1Department of Health Sciences and Interdisciplinary Research Center of Autoimmune Diseases (IRCAD), “A. Avogadro” University of Piemonte Orientale (UPO), 28100 Novara, Italy
2Department of Drug Science and Technology, University of Torino, 10125 Torino, Italy
3Biocenter, Division for Experimental Pathophysiology and Immunology, Laboratory of Autoimmunity, Medical University of Innsbruck, 6020 Innsbruck, Austria
4Department of Translational Medicine, Neurology Unit, “A. Avogadro” UPO, 28100 Novara, Italy

Received 20 May 2016; Accepted 8 June 2016

Academic Editor: Yao Yao

Copyright © 2016 Elena Boggio et al. This is an open access article distributed under the Creative Commons Attribution License, which permits unrestricted use, distribution, and reproduction in any medium, provided the original work is properly cited.

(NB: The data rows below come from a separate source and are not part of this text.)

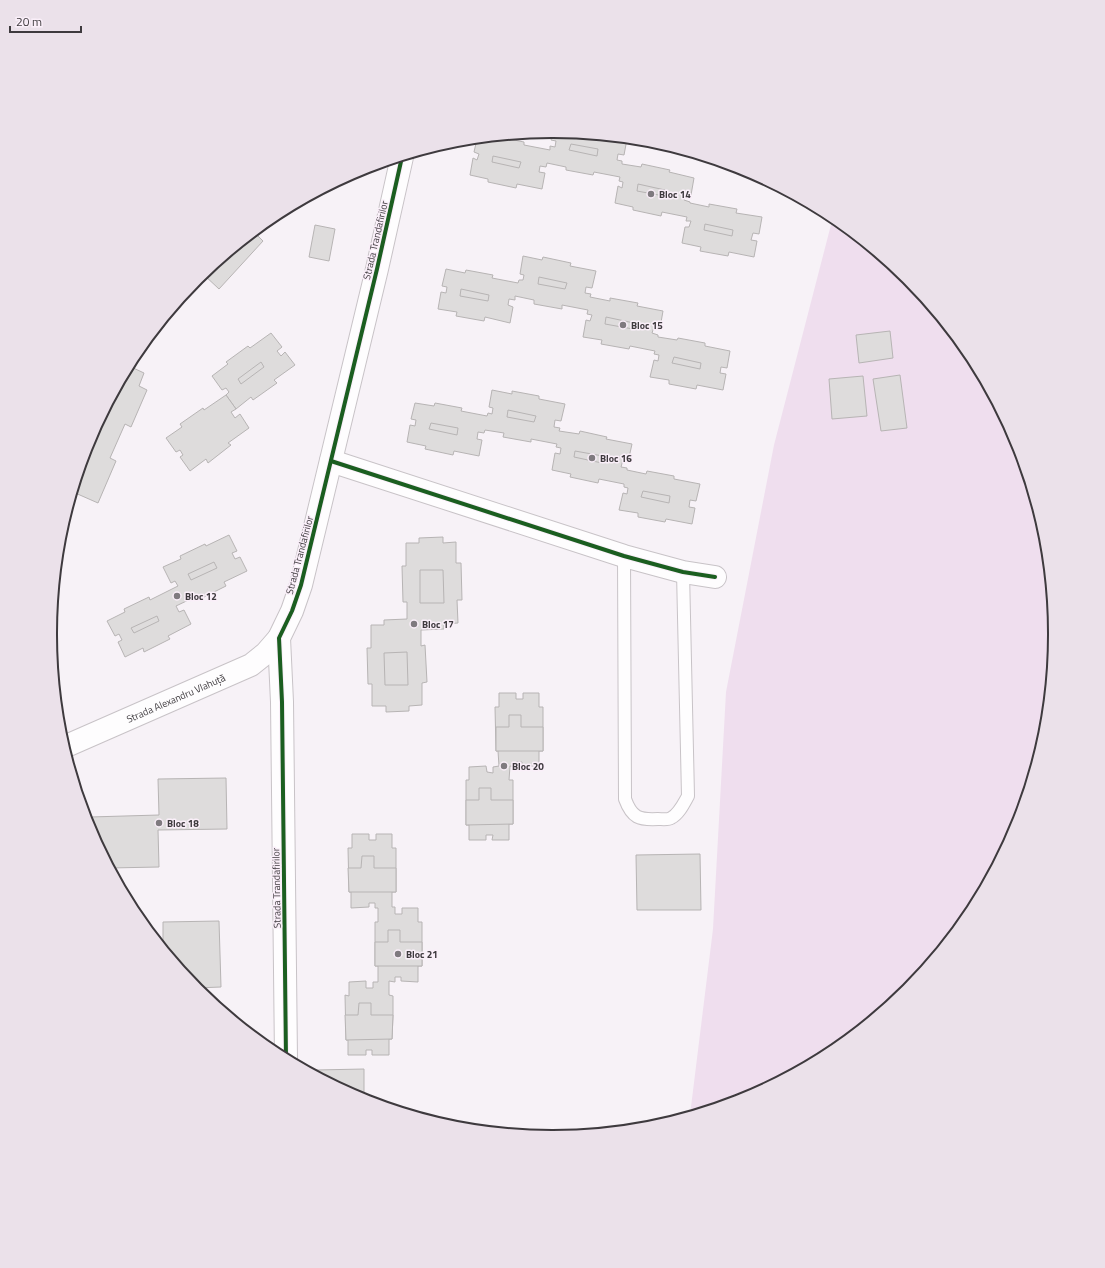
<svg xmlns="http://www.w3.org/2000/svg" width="1105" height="1268" viewBox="0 0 1105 1268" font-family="'Titillium Web',sans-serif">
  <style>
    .green { fill: #efdeee }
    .building { fill: #dedcdc; stroke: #b7b4b4 }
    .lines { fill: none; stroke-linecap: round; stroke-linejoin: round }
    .service-casing { stroke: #c8c3c7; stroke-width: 14 }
    .minor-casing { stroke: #c8c3c7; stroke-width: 24 }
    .service { stroke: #fefdfe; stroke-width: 12 }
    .minor { stroke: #fefdfe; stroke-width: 22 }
    .cycleway-casing { stroke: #faeff9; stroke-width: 6 }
    .cycleway { stroke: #1b5e20; stroke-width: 4 }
    .poi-dot { fill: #7f7a7f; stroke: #faeff9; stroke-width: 1.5 }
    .labels { text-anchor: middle; stroke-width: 3; stroke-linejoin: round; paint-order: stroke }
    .poi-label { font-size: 10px; font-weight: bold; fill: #3e3a3e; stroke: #faeff9; text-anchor: start }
    .street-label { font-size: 10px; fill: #3e3a3e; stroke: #faeff9 }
    .rim { fill: none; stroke: #3e3a3e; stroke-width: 2 }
  </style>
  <rect width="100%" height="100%" fill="#f7f2f7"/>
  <polygon class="green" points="833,217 908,279 970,355 1017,442 1045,536 1055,634 1045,732 1017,827 970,913 908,989 831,1052 745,1098 690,1115 713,929 726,692 774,445"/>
  <g class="building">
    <polygon points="553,132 627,139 624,155 618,154 617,160 622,161 622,164 641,167 642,164 670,170 669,172 694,178 691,195 685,194 684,200 690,202 690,203 709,207 709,204 737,209 736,213 762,217 759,234 753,233 751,240 757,241 754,257 729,252 728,256 700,251 701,247 682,243 685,227 689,227 691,221 686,221 687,217 662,212 661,216 633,210 633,207 615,203 618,186 622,188 623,182 619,181 620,177 594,172 593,175 566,170 566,167 547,163 546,167 540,166 539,172 545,173 542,189 517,184 516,188 488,182 488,179 470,175 473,158 477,160 479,154 474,152 477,139 488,138 497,139 497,137 499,137 524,142 524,145 550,150 550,146 555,147 556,141 551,140"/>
    <polygon points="571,144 598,149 597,156 569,150"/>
    <polygon points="493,156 521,162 519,168 492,162"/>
    <polygon points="638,184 665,190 664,196 637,191"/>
    <polygon points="287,209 278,217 276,215 262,229 260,227 274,216"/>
    <polygon points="705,224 733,230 732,236 704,230"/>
    <polygon points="315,225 335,229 329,261 309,257"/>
    <polygon points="254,232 263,241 219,289 203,274"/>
    <polygon points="523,256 542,260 543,257 571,263 570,266 596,271 592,288 586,287 585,293 591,294 590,297 610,301 610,298 638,303 637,306 663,311 660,328 654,327 652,333 658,335 658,337 677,340 678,338 705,343 705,346 730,351 727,368 721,367 720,373 726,374 723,390 697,385 696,389 669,384 669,380 650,377 654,360 658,361 659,355 654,354 655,351 630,346 629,349 601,344 602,340 583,337 586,320 590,321 592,315 587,314 588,310 562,305 562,309 534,304 534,300 515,296 515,300 509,299 508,305 513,307 510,323 485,317 484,321 456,316 457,312 438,309 441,292 446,293 447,287 442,286 446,269 465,273 466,270 493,275 492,278 518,283 519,280 523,280 524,275 520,274"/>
    <polygon points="539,277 567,283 565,289 538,284"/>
    <polygon points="461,289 489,295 488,301 460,296"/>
    <polygon points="606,317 634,323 633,329 605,324"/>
    <polygon points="890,331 893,358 859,363 856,335"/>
    <polygon points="271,333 282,347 277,351 281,356 285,352 295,365 274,380 277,383 253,400 251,397 236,409 226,395 229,392 226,388 222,390 212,376 228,364 226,362 248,346 250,348"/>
    <polygon points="674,357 701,363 700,369 672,363"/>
    <polygon points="261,362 264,367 241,384 238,379"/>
    <polygon points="129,366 144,373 139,386 147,390 131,427 125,424 110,458 116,461 98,503 73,492 88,441"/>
    <polygon points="900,375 907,428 881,431 873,379"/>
    <polygon points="863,376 867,416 832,419 829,379"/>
    <polygon points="492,390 512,394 512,391 539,396 539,399 565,404 561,421 555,420 554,427 560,428 559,431 579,434 580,431 607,437 606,439 632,444 628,462 623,460 621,467 627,468 627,470 646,474 647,471 674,476 674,479 700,484 696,501 690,500 689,507 695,508 692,524 666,519 665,522 638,517 638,513 619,510 623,493 627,494 628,488 624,487 624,484 599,479 598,483 570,477 571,474 552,470 555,453 560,454 561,448 556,447 557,444 531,439 531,442 503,437 504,433 485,430 484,433 478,432 477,439 482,440 479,456 454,451 453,455 425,449 426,446 407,442 410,425 415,426 416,420 411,419 415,403 434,406 435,403 462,408 461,411 487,416 488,413 492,414 493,408 489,407"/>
    <polygon points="226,395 236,409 231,412 235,418 240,414 249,428 228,443 231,445 208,463 206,459 190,471 180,457 183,455 180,450 176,452 166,438 182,427 180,424 203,408 204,410"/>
    <polygon points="508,410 536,416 534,422 507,417"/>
    <polygon points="431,423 458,428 457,435 429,429"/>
    <polygon points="575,451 603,456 602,463 574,457"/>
    <polygon points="643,491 670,496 669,503 641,497"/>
    <polygon points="229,535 237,551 232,553 235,559 240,557 247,571 224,582 226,586 200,599 199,595 176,606 179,612 184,610 191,624 168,636 170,639 144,652 143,648 125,657 118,642 122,640 119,634 115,636 107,621 125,612 124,609 149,597 150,600 178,586 175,581 171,583 163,567 181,559 180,556 205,544 206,546"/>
    <polygon points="443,537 443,543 456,542 456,563 461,563 462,600 457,600 458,623 444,624 444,629 421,630 421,646 425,645 427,682 422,683 422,705 409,706 409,711 386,712 386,706 372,706 372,684 368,684 367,648 371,648 371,625 384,625 384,620 407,619 407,602 403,602 402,566 406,566 406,543 419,543 419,538"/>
    <polygon points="214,562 217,568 191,580 188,574"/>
    <polygon points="420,570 443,570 444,603 420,603"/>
    <polygon points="157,616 159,621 134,633 131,628"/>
    <polygon points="51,646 56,646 57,670 54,670"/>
    <polygon points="407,652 408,685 385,685 384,653"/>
    <polygon points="499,693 516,693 516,699 523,699 523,693 539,693 539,707 543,707 543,751 539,751 539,766 522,766 522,762 516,762 516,767 510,766 509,780 513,780 513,824 509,824 509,840 492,840 493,835 486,835 486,840 469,840 469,825 466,825 466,780 469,780 469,767 486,766 487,772 493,773 493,767 499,766 498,751 496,751 495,707 499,707"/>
    <polygon points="509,715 521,715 521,727 543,727 543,751 496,751 496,727 509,727"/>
    <polygon points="226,778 227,829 158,830 159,867 110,868 91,830 90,817 159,815 158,779"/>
    <polygon points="479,788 491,788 491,800 513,800 513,824 466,825 466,800 479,800"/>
    <polygon points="352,834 369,834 369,840 376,840 376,834 392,834 392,848 396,848 396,892 392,892 392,907 395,907 395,914 402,914 402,908 418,908 418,922 422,922 422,966 418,966 418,982 401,981 401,977 395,977 395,982 389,981 389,995 393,996 393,1015 392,1039 389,1039 389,1055 372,1055 372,1050 366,1050 366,1055 348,1055 348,1040 346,1040 345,995 349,996 349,982 366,981 366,988 373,988 373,982 378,982 378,966 375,966 375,922 378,922 378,908 375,908 375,903 369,903 369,907 351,908 351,892 349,892 348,848 352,848"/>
    <polygon points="700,854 701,910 637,910 636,855"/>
    <polygon points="362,856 374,856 374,868 396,868 396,892 349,892 348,868 361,868"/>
    <polygon points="219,921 221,987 196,988 163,948 163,922"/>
    <polygon points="388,930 400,930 400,942 422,942 422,966 375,966 375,942 388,942"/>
    <polygon points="359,1003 371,1003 371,1015 393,1015 392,1039 346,1040 345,1015 358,1015"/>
    <polygon points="364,1069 364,1099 316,1075 316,1070"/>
  </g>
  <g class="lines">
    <defs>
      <path id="service" d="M624 556 625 799C632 818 639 820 658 819 662 819 668 820 671 818 679 814 684 803 688 796L683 572"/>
      <g id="minor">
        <polyline points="331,461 624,556 683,572 715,577"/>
        <path id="s1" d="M64 747 251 665 266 653 279 638"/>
        <polyline points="286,1059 282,702 279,638 292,611 301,585 377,269 402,157"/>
      </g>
    </defs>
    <use href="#service" class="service-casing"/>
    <use href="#minor" class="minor-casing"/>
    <use href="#service" class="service"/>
    <use href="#minor" class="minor"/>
    <defs>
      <g id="cycleway">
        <polyline points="331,461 624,556 683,572 715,577"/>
        <polyline points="286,1059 282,702 279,638 292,611 301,585 377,269 402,157"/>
      </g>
    </defs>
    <use href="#cycleway" class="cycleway-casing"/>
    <use href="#cycleway" class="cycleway"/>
  </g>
  <g class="poi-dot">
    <circle cx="651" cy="194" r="4"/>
    <circle cx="623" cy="325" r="4"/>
    <circle cx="592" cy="458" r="4"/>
    <circle cx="177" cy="596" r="4"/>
    <circle cx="414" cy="624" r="4"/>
    <circle cx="504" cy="766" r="4"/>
    <circle cx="159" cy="823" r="4"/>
    <circle cx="398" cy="954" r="4"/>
  </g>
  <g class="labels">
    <g class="poi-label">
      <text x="659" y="198">Bloc 14</text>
      <text x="631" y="329">Bloc 15</text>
      <text x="600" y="462">Bloc 16</text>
      <text x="185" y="600">Bloc 12</text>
      <text x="422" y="628">Bloc 17</text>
      <text x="512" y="770">Bloc 20</text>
      <text x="167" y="827">Bloc 18</text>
      <text x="406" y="958">Bloc 21</text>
    </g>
    <g class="street-label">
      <text transform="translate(375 240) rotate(-77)" y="4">Strada Trandafirilor</text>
      <text transform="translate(299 555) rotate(-75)" y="4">Strada Trandafirilor</text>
      <text dy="4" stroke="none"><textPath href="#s1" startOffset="122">Strada Alexandru Vlahuță</textPath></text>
      <text transform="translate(276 888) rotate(-91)" y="4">Strada Trandafirilor</text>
    </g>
  </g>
  <path d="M0 0H1105V1268H0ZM552 138H553A495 495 0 0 1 1048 633V635A495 495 0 0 1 553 1130H552A495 495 0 0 1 57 635V633A495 495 0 0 1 552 138Z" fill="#ebe1ea" fill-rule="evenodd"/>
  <path class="rim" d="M552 138H553A495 495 0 0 1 1048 633V635A495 495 0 0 1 553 1130H552A495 495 0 0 1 57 635V633A495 495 0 0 1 552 138Z"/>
  <path d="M10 26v6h71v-6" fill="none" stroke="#3e3a3e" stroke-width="2"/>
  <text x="16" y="26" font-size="12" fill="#3e3a3e" stroke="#faeff9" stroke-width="3" paint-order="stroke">20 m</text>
</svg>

Osteopontin is a proinflammatory cytokine and plays a pathogenetic role in multiple sclerosis and its animal model, experimental autoimmune encephalomyelitis (EAE), by recruiting autoreactive T cells into the central nervous system. Osteopontin functions are modulated by thrombin cleavage generating N- and C-terminal fragment, whose individual roles are only partly known. Published data are difficult to compare since they have been obtained with heterogeneous approaches. Interestingly, thrombin cleavage of osteopontin unmasks a cryptic domain of interaction with α4β1 integrin that is the main adhesion molecule involved in lymphocyte transmigration to the brain and is the target for natalizumab, the most potent drug preventing relapses. We produced recombinant osteopontin and its N- and C-terminal fragments in an eukaryotic system in order to allow their posttranslational modifications. We investigated, in vitro, their effect on human cells and in vivo in EAE. We found that the osteopontin cleavage plays a key role in the function of this cytokine and that the two fragments exert distinct effects both in vitro and in vivo. These findings suggest that drugs targeting each fragment may be used to fine-tune the pathological effects of osteopontin in several diseases.